Written task ->
Each line from the one that contains "# Change Log" to the end of the material must be quoted exactly; include both end lines and nothing else.

Dataset entries ->
---+---

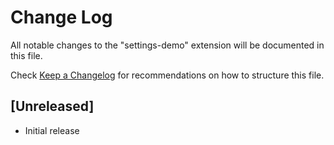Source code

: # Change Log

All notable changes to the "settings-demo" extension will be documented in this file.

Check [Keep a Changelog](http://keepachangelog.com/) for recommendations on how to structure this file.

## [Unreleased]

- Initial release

---+---

Response box ->
: # Change Log

All notable changes to the "settings-demo" extension will be documented in this file.

Check [Keep a Changelog](http://keepachangelog.com/) for recommendations on how to structure this file.

## [Unreleased]

- Initial release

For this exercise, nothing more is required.